**YOUR OBJECTIVE:**
This task calls for copying every line of the records that includes the word "предсказывает".

**Document structure recognition data:**
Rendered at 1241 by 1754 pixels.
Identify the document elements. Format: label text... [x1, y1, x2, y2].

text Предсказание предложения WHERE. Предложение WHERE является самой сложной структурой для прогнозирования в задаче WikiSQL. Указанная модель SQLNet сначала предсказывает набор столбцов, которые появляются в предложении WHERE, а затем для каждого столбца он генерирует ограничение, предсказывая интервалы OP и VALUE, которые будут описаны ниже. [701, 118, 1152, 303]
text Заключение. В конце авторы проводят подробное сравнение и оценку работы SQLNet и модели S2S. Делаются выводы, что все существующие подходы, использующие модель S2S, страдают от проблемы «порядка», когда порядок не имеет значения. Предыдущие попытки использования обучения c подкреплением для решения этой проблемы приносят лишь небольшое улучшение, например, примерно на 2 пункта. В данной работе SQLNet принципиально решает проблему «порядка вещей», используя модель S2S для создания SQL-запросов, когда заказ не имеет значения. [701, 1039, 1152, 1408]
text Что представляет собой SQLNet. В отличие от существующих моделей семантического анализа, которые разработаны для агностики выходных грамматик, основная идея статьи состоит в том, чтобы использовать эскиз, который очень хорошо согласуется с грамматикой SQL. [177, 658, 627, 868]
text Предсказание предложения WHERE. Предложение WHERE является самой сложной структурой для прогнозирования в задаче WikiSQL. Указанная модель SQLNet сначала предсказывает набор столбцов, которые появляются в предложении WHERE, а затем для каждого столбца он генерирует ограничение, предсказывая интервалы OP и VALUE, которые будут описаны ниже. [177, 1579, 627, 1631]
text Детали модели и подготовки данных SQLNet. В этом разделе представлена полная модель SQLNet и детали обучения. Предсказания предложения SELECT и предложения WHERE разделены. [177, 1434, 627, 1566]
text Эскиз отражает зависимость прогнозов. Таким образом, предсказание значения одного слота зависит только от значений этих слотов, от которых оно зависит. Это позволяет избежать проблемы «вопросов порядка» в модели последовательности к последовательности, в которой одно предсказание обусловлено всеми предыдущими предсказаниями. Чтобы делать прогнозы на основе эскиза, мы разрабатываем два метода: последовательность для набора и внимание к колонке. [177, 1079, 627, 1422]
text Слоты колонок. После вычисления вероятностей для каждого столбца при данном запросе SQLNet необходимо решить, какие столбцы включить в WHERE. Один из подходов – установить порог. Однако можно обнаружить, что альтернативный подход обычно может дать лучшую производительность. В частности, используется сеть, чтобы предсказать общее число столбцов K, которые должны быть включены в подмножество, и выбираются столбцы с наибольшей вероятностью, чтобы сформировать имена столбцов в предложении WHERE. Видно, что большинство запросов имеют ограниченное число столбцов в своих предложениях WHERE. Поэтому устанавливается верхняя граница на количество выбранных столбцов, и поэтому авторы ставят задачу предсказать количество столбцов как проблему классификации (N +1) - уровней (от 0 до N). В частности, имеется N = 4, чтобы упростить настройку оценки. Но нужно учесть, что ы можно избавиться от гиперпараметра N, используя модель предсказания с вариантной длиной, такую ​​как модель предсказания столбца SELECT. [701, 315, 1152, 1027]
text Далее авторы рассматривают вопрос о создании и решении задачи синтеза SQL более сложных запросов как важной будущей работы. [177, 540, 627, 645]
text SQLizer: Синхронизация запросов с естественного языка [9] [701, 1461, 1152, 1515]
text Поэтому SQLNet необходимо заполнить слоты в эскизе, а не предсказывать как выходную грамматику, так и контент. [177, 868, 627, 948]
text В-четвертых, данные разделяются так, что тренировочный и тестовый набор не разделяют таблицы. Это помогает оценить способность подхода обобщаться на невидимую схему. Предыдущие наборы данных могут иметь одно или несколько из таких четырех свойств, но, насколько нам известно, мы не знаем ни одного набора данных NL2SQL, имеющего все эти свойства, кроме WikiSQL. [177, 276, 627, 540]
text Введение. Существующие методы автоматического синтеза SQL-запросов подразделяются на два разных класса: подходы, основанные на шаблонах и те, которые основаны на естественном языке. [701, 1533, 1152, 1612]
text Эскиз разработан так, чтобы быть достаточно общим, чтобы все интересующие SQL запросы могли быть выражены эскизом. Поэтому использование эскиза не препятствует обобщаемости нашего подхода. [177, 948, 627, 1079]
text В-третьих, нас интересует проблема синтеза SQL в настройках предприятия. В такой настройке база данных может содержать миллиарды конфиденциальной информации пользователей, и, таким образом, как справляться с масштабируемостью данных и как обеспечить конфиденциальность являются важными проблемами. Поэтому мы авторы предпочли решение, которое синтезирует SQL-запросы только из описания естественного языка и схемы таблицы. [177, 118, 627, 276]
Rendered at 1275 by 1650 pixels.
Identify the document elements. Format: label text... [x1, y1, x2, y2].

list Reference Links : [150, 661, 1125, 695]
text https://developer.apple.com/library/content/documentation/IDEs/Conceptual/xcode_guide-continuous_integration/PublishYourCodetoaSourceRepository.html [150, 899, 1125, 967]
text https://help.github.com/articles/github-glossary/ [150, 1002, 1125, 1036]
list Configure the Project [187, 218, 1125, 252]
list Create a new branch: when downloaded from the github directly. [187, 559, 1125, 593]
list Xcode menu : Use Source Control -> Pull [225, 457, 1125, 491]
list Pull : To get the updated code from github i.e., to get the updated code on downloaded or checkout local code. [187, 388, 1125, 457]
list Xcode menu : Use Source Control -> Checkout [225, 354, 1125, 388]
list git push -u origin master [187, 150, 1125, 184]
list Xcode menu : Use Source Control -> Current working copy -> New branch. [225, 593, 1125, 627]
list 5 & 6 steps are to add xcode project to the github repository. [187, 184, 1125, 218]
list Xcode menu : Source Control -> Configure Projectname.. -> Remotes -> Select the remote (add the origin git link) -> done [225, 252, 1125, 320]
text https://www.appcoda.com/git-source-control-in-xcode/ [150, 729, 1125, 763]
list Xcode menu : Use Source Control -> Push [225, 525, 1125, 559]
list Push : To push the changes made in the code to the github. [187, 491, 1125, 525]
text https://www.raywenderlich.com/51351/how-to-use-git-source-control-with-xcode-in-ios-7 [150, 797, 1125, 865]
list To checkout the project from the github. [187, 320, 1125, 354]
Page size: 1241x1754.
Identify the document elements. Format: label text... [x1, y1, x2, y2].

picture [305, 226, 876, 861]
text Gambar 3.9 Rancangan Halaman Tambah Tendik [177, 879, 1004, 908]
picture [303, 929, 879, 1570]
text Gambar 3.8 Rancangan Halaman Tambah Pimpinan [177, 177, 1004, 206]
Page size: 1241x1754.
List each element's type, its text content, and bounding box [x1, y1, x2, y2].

**EXERCISE SOLUTION:**
text Предсказание предложения WHERE. Предложение WHERE является самой сложной структурой для прогнозирования в задаче WikiSQL. Указанная модель SQLNet сначала предсказывает набор столбцов, которые появляются в предложении WHERE, а затем для каждого столбца он генерирует ограничение, предсказывая интервалы OP и VALUE, которые будут описаны ниже. [701, 118, 1152, 303]
text Предсказание предложения WHERE. Предложение WHERE является самой сложной структурой для прогнозирования в задаче WikiSQL. Указанная модель SQLNet сначала предсказывает набор столбцов, которые появляются в предложении WHERE, а затем для каждого столбца он генерирует ограничение, предсказывая интервалы OP и VALUE, которые будут описаны ниже. [177, 1579, 627, 1631]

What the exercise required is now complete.